→ **PROVIDED PASSAGE**
##############################
There is still a lot to do, more volume and liquidity to achieve to reach the holy grail of peer-to-peer curation. In the meantime, platforms are seeking the help of independent curators, such as MoCDA, to surface some content.

Collecting crypto art is different for a number of core reasons: it reflects not simply a new art movement but a new art form; the multidisciplinarity of crypto artists — from graphic designers to scientists to technologists — ensures new narratives underpin the work; and it is an art of living artists, without a history to weigh it down. Yet it is also a market for early adopters and one with many issues still to resolve, most notably the high gas prices on Ethereum, the blockchain of choice for artists, which makes it costly for artists to mint and publish their works.

As far as display is concerned there is still space for innovation, especially in allowing collectors to flaunt their wares. But new business models indicate that the crypto art space is not simply looking to replicate the traditional art market on Web 3.0. The DAO format, short for “decentralized autonomous organization,” is designed to ensure fair, decentralized governance and voting. In the case of Flamingo DAO, members are required to deposit 50+ETH to invest in NFTs and build a collection alongside a team of curators. Even if traditional collectors of contemporary art revert to their comfort zone following crypto’s pandemic-induced visibility, there is no urgent need to permanently convert them given the number of new tech-savvy buyers sustaining the market.

The progress achieved in the last year in crypto is equivalent to ten years in the legacy art world. So let’s see what the new normal is. There is no going back.

With contributions by Memo Akten, Jason Bailey, Alice Bucknell, Chloe Diamond, Primavera De Filippi, Fanny Lakoubay, Geert Lovink, Casey REAS.

Memo Akten is an artist and computer scientist working with emerging technologies and computation to create moving images, compositions, large-scale responsive installations and performances. He is Assistant Professor of Computational Arts at University of California, San Diego (UCSD). He received the Prix Ars Electronica Golden Nica for his work ‘Forms’ in 2013 and has exhibited and performed internationally.

Alice Bucknell is an artist based in London. She has recently exhibited with König Galerie at Ars Electronica, White Cube, and Annka Kultys Gallery, London.

Geert Lovink is a media theorist, internet critic and founder of the Institute of Network Cultures at the Amsterdam University of Applied Sciences.

Primavera De Filippi is a legal scholar, Internet activist and artist, whose work focuses on the blockchain, peer production communities and copyright law. She is a permanent researcher at the CNRS and Faculty Associate at the Berkman Klein Center for Internet & Society at Harvard University.

Jason Bailey is the founder of the art and tech blog Artnome.com and a curator with a focus on generative art.
##############################
→ **PROBLEM REQUIREMENTS**
According to the crypto art passage, how much must members of Flamingo DAO deposit? The data after this passage is separate material, unrelated to the crypto art text.
##############################
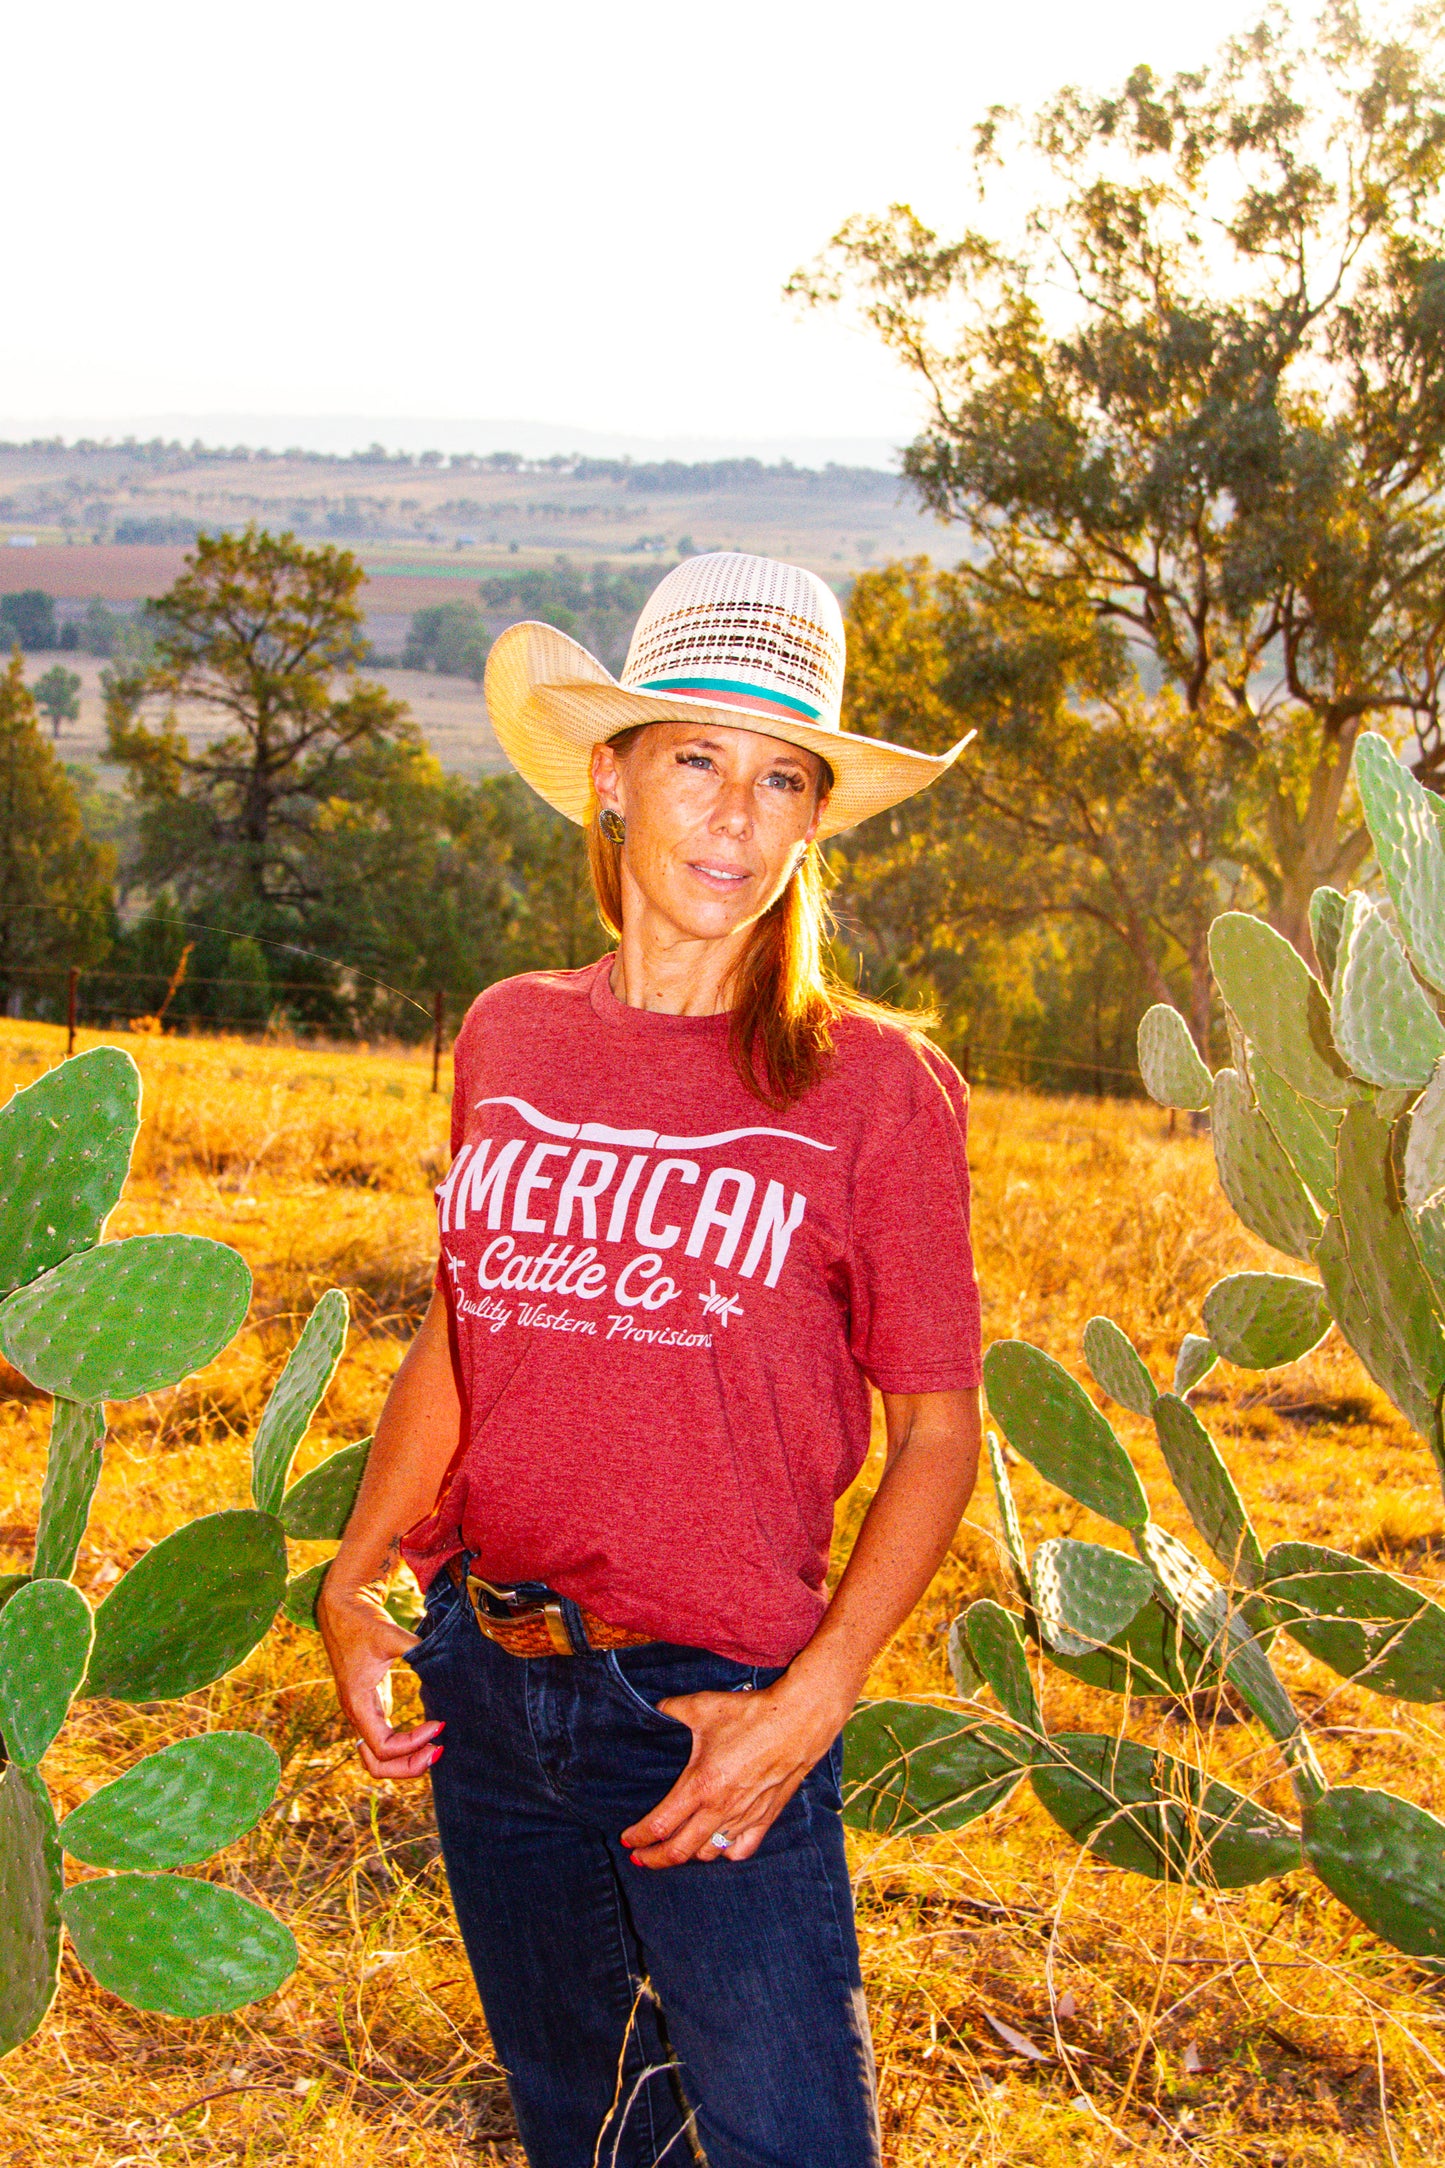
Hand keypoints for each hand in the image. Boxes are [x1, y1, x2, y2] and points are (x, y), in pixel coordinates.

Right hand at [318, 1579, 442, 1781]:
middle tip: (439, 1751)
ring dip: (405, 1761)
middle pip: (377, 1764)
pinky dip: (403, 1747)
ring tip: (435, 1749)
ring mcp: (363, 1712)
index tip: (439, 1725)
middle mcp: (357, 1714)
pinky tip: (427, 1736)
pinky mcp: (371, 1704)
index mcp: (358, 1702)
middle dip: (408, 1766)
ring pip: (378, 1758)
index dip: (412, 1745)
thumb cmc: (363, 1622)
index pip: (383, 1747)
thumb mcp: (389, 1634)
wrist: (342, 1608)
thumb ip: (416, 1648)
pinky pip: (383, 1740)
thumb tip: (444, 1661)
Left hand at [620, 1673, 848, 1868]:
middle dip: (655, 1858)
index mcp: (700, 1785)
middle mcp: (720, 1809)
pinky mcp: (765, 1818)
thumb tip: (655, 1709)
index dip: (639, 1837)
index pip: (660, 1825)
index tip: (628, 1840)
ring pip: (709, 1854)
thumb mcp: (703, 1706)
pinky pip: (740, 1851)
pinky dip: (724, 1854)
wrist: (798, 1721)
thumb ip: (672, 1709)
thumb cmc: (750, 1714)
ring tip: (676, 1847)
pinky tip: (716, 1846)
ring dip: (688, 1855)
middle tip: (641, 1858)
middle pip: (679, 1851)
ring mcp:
##############################
→ **FINISHED TASK**
50+ETH, which they use to invest in NFTs.